Fleischer has called on Moore to drop out of the race, and said the reporting on the candidate’s alleged history with adolescent girls has been “solid.” But he doesn’t fault Alabama voters for being suspicious. “I’m very sympathetic to the conservative point of view that the press can’t be trusted,” he said. “I understand that. And I wish the press was more introspective about what they did to bring this upon themselves, instead of just dismissing [conservatives] as loonies.”

Similarly, Heye noted that in recent years the Duke Lacrosse scandal and a discredited Rolling Stone article about campus rape have engendered doubt in the media’s reporting on assault claims.

It remains to be seen whether Moore’s strategy of demonizing the media will be enough. But so far, his core supporters appear primed to disregard what they’re reading in the news.

At a press conference on Thursday given by religious activists supporting Moore, organizers requested that the media not ask questions about the allegations. When reporters did anyway, supporters berated the press, BuzzFeed reported, telling them, “You were told not to ask about that” and, “You make me sick.” Moore’s wife Kayla posted a link to her Facebook page on Wednesday of a contact form the campaign has created for people to report “inappropriate news organization contact.” And someone posing as Washington Post reporter Lenny Bernstein placed automated phone calls offering people money for information about Moore.
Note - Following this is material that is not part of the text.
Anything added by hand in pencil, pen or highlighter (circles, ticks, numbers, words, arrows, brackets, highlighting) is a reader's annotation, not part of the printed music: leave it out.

People are “opening their eyes, they’re seeing we’ve been led down the road by the establishment, the establishment Republicans, the fake news,” said Dean Young, a friend of Moore’s who said he has become chief strategist on the campaign. “Trump really helped people see that we’ve been lied to for a long long time, we’ve been led around like a bunch of sheep.”

The Alabama-based Republican consultant David Mowery said that though there was an automatic tendency to dismiss reporting from national outlets like the Washington Post, reports by local outlets could hold more weight there., for example, broke the news of another Moore accuser on Wednesday.
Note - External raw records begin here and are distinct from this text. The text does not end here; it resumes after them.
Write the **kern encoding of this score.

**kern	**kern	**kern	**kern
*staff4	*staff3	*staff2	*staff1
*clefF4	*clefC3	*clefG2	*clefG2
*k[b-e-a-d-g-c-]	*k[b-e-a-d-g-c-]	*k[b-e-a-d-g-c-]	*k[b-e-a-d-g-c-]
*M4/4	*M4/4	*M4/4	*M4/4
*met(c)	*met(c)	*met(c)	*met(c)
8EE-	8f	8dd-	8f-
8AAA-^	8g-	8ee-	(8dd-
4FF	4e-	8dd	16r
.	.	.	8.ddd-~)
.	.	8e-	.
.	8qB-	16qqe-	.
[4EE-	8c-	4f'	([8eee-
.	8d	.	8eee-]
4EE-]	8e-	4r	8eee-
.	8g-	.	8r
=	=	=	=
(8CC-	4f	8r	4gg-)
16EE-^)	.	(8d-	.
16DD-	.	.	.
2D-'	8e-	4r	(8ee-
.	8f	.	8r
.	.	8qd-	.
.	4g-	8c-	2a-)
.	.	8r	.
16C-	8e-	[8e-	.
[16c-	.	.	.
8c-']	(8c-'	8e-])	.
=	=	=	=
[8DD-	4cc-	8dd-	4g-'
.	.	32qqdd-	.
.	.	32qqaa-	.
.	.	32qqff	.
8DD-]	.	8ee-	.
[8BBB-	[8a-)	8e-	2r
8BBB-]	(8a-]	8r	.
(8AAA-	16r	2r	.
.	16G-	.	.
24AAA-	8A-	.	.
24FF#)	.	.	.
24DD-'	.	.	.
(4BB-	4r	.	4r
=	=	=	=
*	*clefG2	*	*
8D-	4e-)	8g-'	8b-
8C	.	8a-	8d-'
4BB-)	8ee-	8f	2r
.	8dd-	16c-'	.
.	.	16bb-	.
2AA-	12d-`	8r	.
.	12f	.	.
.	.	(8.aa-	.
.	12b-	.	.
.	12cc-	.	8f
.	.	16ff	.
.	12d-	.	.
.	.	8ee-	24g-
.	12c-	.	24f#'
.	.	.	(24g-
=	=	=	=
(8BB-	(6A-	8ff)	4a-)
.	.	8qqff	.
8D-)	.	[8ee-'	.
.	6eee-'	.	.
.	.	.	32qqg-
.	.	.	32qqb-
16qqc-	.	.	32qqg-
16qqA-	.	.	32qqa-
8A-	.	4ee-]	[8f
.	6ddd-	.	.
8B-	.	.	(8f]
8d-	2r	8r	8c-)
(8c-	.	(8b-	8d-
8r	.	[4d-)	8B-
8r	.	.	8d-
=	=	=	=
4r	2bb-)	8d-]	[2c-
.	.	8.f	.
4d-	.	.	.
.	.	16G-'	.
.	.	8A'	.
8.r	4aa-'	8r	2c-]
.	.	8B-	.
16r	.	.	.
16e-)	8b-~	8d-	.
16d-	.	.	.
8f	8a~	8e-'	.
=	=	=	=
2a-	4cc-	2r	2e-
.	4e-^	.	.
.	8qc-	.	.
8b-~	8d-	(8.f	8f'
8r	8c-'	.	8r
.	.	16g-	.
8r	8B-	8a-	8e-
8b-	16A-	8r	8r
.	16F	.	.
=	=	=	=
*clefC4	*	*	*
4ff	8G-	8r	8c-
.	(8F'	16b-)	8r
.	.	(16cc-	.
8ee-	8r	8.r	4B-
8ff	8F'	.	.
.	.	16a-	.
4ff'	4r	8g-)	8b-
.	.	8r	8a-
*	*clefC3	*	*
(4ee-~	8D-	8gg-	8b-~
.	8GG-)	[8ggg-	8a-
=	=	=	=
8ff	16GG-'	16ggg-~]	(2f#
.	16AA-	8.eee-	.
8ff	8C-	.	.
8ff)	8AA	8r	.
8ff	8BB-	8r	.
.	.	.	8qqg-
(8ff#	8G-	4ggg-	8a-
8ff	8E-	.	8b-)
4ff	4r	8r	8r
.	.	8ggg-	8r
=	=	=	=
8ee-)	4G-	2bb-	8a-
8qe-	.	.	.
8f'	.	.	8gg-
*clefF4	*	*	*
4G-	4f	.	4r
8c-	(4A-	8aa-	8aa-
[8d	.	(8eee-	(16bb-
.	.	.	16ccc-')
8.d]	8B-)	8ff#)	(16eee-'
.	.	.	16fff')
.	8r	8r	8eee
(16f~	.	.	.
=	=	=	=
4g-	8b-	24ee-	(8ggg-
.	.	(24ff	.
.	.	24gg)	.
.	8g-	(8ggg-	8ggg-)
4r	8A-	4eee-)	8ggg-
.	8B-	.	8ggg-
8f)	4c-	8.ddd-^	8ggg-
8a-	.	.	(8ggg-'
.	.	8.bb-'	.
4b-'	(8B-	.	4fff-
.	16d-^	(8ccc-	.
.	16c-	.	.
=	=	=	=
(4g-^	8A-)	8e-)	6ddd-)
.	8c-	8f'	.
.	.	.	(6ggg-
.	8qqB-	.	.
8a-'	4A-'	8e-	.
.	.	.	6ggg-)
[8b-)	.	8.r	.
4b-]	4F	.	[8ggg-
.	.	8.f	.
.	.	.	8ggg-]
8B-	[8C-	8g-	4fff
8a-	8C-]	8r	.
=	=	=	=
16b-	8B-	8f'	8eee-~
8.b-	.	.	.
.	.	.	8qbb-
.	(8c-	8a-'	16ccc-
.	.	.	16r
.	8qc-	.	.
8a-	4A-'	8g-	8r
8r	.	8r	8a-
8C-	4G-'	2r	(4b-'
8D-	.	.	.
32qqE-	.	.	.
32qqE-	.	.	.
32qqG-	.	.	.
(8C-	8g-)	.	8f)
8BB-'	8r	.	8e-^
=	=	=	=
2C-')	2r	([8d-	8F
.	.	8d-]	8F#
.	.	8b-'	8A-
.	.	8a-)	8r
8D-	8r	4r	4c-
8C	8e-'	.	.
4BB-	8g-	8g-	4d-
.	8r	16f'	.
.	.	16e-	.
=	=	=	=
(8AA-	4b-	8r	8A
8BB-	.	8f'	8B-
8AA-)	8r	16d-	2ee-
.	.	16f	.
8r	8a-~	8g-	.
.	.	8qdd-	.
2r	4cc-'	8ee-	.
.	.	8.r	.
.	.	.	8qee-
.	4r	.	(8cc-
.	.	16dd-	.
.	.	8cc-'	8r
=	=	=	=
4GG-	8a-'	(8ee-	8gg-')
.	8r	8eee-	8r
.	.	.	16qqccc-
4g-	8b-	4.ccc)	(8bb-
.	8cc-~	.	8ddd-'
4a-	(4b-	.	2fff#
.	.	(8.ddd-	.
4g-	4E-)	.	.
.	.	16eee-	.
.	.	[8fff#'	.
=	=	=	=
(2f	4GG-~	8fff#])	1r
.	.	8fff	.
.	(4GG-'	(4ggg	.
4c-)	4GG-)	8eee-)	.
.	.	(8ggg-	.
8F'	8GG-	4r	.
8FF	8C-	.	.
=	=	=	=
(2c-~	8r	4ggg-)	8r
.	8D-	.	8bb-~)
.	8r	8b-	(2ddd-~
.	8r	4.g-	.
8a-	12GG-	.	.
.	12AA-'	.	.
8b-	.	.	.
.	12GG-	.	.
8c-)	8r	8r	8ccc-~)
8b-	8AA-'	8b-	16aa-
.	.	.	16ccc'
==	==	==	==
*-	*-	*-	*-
“The more it’s local media and not the Washington media, I think it becomes less of a tenable argument,” Mowery said. “I’ve seen people on my Facebook feed saying I know these women, they’re real, this happened.”

There are some segments of the national media, though, whose support Moore appears to need to stay viable. When Sean Hannity delivered a 24-hour ultimatum to Moore on Tuesday night, saying he would rescind his endorsement unless Moore explained himself, the campaign scrambled to meet the Fox News host’s demands. By Wednesday night, Hannity made clear he was not ditching Moore—much to his supporters’ relief. “I don’t know what effect that would have had,” Young said. “We sure are glad that Sean Hannity did not pull his endorsement.”

Though Breitbart News chairman Steve Bannon has privately discussed whether to continue backing Moore, the site has stayed the course. For much of the day on Thursday, the site’s homepage was mostly devoted to new allegations of sexual misconduct against Democratic Senator Al Franken.

“People need to understand the value of third-party validators,” said the Republican consultant Rick Tyler, a former Ted Cruz campaign spokesman. “Otherwise it begins to look like a banana republic pretty quick. You’d have to really believe in grand conspiracies for this thing to work.”